Exercise brief – The answer must be an exact copy of the records below, with every picture left out.
___ Data extract
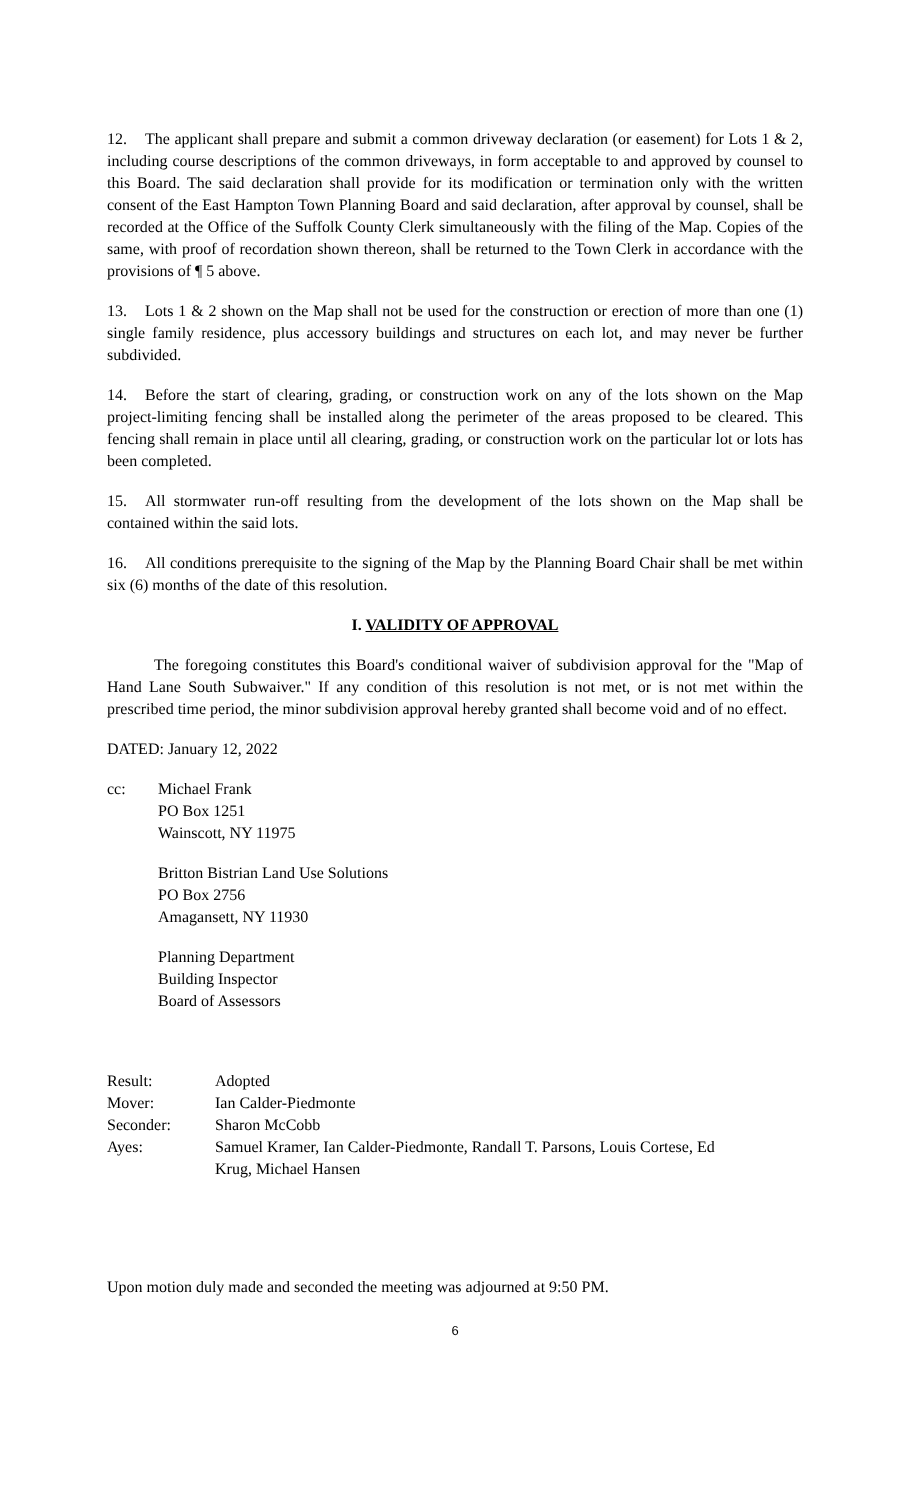12. The applicant shall prepare and submit a common driveway declaration (or easement) for Lots 1 & 2, including course descriptions of the common driveways, in form acceptable to and approved by counsel to this Board. The said declaration shall provide for its modification or termination only with the written consent of the East Hampton Town Planning Board and said declaration, after approval by counsel, shall be recorded at the Office of the Suffolk County Clerk simultaneously with the filing of the Map. Copies of the same, with proof of recordation shown thereon, shall be returned to the Town Clerk in accordance with the provisions of ¶ 5 above.
13. Lots 1 & 2 shown on the Map shall not be used for the construction or erection of more than one (1) single family residence, plus accessory buildings and structures on each lot, and may never be further subdivided.
14. Before the start of clearing, grading, or construction work on any of the lots shown on the Map project-limiting fencing shall be installed along the perimeter of the areas proposed to be cleared. This fencing shall remain in place until all clearing, grading, or construction work on the particular lot or lots has been completed.
15. All stormwater run-off resulting from the development of the lots shown on the Map shall be contained within the said lots.
16. All conditions prerequisite to the signing of the Map by the Planning Board Chair shall be met within six (6) months of the date of this resolution.
I. VALIDITY OF APPROVAL
The foregoing constitutes this Board's conditional waiver of subdivision approval for the "Map of Hand Lane South Subwaiver." If any condition of this resolution is not met, or is not met within the prescribed time period, the minor subdivision approval hereby granted shall become void and of no effect.
DATED: January 12, 2022
cc: Michael Frank
PO Box 1251
Wainscott, NY 11975
Britton Bistrian Land Use Solutions
PO Box 2756
Amagansett, NY 11930
Planning Department
Building Inspector
Board of Assessors
| Result: | Adopted |
| Mover: | Ian Calder-Piedmonte |
| Seconder: | Sharon McCobb |
| Ayes: | Samuel Kramer, Ian Calder-Piedmonte, Randall T. Parsons, Louis Cortese, Ed Krug, Michael Hansen |
Upon motion duly made and seconded the meeting was adjourned at 9:50 PM.
6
______
Solution to the exercise –
12. The applicant shall prepare and submit a common driveway declaration (or easement) for Lots 1 & 2, including course descriptions of the common driveways, in form acceptable to and approved by counsel to this Board. The said declaration shall provide for its modification or termination only with the written consent of the East Hampton Town Planning Board and said declaration, after approval by counsel, shall be recorded at the Office of the Suffolk County Clerk simultaneously with the filing of the Map. Copies of the same, with proof of recordation shown thereon, shall be returned to the Town Clerk in accordance with the provisions of ¶ 5 above.
13. Lots 1 & 2 shown on the Map shall not be used for the construction or erection of more than one (1) single family residence, plus accessory buildings and structures on each lot, and may never be further subdivided.
14. Before the start of clearing, grading, or construction work on any of the lots shown on the Map project-limiting fencing shall be installed along the perimeter of the areas proposed to be cleared. This fencing shall remain in place until all clearing, grading, or construction work on the particular lot or lots has been completed.
15. All stormwater run-off resulting from the development of the lots shown on the Map shall be contained within the said lots.
16. All conditions prerequisite to the signing of the Map by the Planning Board Chair shall be met within six (6) months of the date of this resolution.
I. VALIDITY OF APPROVAL
The foregoing constitutes this Board's conditional waiver of subdivision approval for the "Map of Hand Lane South Subwaiver." If any condition of this resolution is not met, or is not met within the prescribed time period, the minor subdivision approval hereby granted shall become void and of no effect.
DATED: January 12, 2022
cc: Michael Frank
PO Box 1251
Wainscott, NY 11975
Britton Bistrian Land Use Solutions
PO Box 2756
Amagansett, NY 11930
Planning Department
Building Inspector
Board of Assessors
| Result: | Adopted |
| Mover: | Ian Calder-Piedmonte |
| Seconder: | Sharon McCobb |
| Ayes: | Samuel Kramer, Ian Calder-Piedmonte, Randall T. Parsons, Louis Cortese, Ed Krug, Michael Hansen |
Upon motion duly made and seconded the meeting was adjourned at 9:50 PM.
6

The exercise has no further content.